** EXCERPT PROVIDED **
Wednesday, February 14, 2018

Making the Most of Valentine's Day

“They say” that Valentine's Day is a "made-up" holiday, created by Hallmark and other merchants to fill the gap between Christmas and Easter with things to buy (flowers, candy, cards). Maybe merchants do capitalize on Valentine's Day, but its origins don't support the cynicism.
There really was a St. Valentine, a Christian martyr of ancient Rome, who, romantically enough, conducted marriages for soldiers who were forbidden to marry. The tradition of courtly love took advantage of Valentine's Day in the 14th century, and even in 18th-century England, lovers were giving valentines and flowers. Many other places in the world besides our own country celebrate Valentine's Day. 
Some men (especially men, though some women, too) scoff at Valentine's Day as just a lot of sentimental hogwash. Apparently some men also take advantage of it to deflect discovery of the mistress by giving flowers to the wife. We can't prevent such hypocrisy, but we don't have to denigrate the holiday because of it. I read somewhere recently that some man has suggested that, in parallel with Black History Month and Women's History Month, there be a White Man's History Month. But all we've had for centuries is White Man's History! We use specific months or days to bring attention to what would otherwise be, or for centuries has been, buried beyond our consciousness.

** TASK DIRECTIONS **
Set down the entire Valentine's Day post above word for word, from its date line through its final sentence. The items that come next are separate material, apart from the Valentine's Day post.

** ENTRIES **
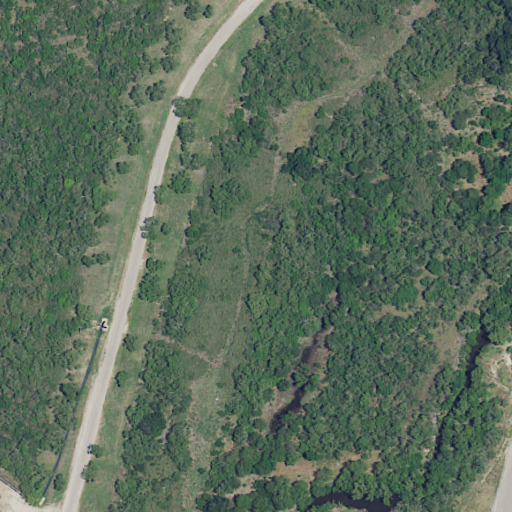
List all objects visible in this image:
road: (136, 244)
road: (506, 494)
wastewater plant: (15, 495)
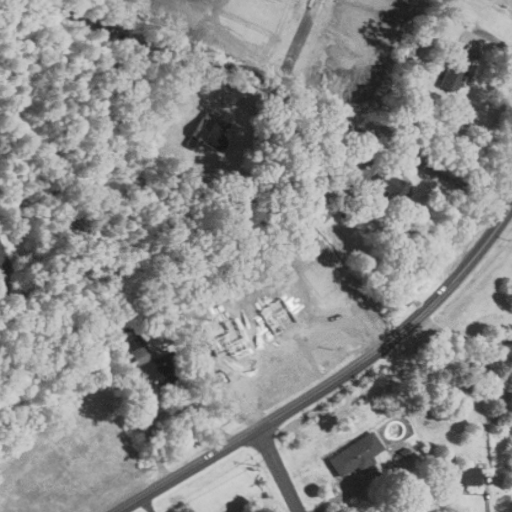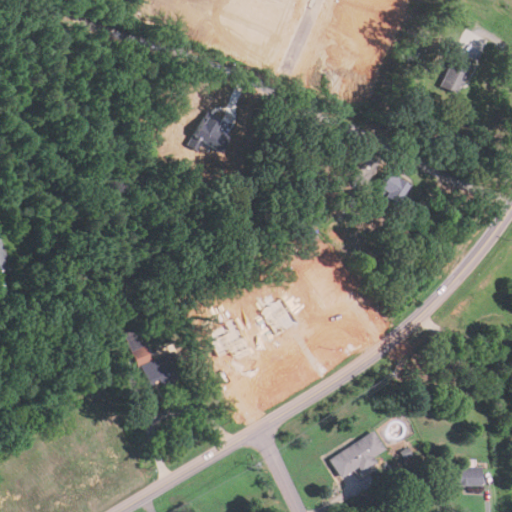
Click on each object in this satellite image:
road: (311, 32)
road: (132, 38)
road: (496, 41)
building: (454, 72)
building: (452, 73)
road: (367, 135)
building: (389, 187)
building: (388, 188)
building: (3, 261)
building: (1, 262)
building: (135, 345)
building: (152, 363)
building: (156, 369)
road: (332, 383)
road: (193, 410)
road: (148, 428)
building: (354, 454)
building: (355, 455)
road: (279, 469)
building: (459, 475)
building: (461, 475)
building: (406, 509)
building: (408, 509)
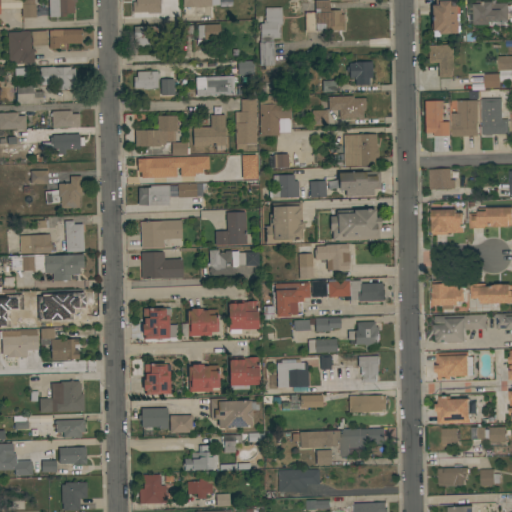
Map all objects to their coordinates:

* * *

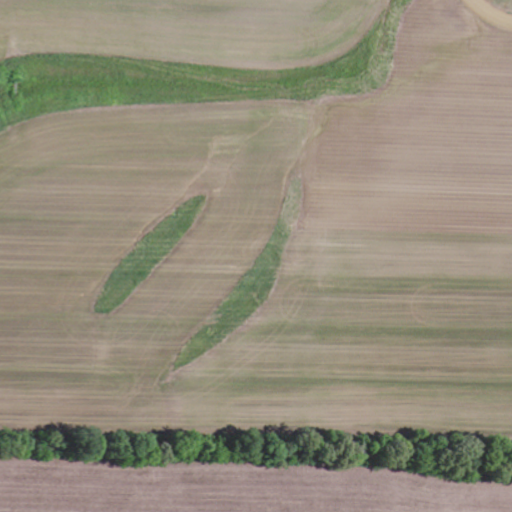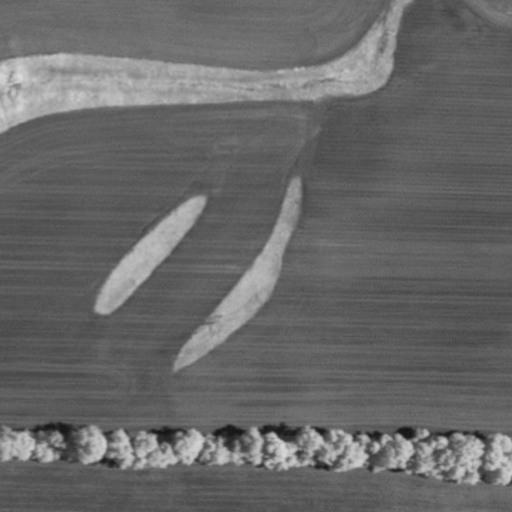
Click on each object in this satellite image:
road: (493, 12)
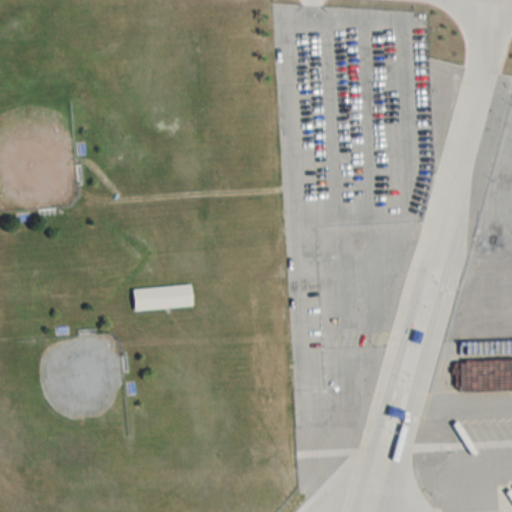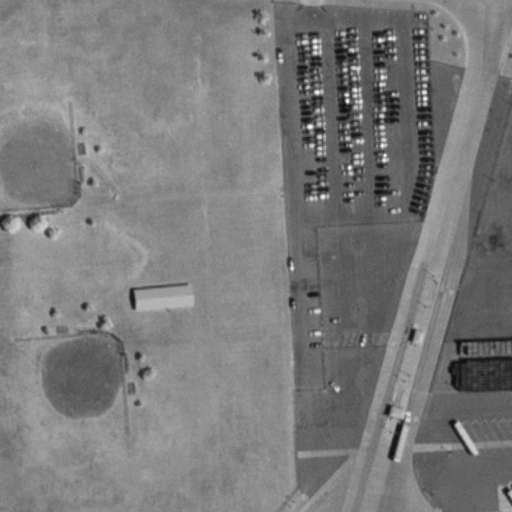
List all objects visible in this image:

** RESULT OF THE EXERCISE **
Wednesday, February 14, 2018

Making the Most of Valentine's Day

“They say” that Valentine's Day is a "made-up" holiday, created by Hallmark and other merchants to fill the gap between Christmas and Easter with things to buy (flowers, candy, cards). Maybe merchants do capitalize on Valentine's Day, but its origins don't support the cynicism.
There really was a St. Valentine, a Christian martyr of ancient Rome, who, romantically enough, conducted marriages for soldiers who were forbidden to marry. The tradition of courtly love took advantage of Valentine's Day in the 14th century, and even in 18th-century England, lovers were giving valentines and flowers. Many other places in the world besides our own country celebrate Valentine's Day. 
Some men (especially men, though some women, too) scoff at Valentine's Day as just a lot of sentimental hogwash. Apparently some men also take advantage of it to deflect discovery of the mistress by giving flowers to the wife. We can't prevent such hypocrisy, but we don't have to denigrate the holiday because of it. I read somewhere recently that some man has suggested that, in parallel with Black History Month and Women's History Month, there be a White Man's History Month. But all we've had for centuries is White Man's History! We use specific months or days to bring attention to what would otherwise be, or for centuries has been, buried beyond our consciousness.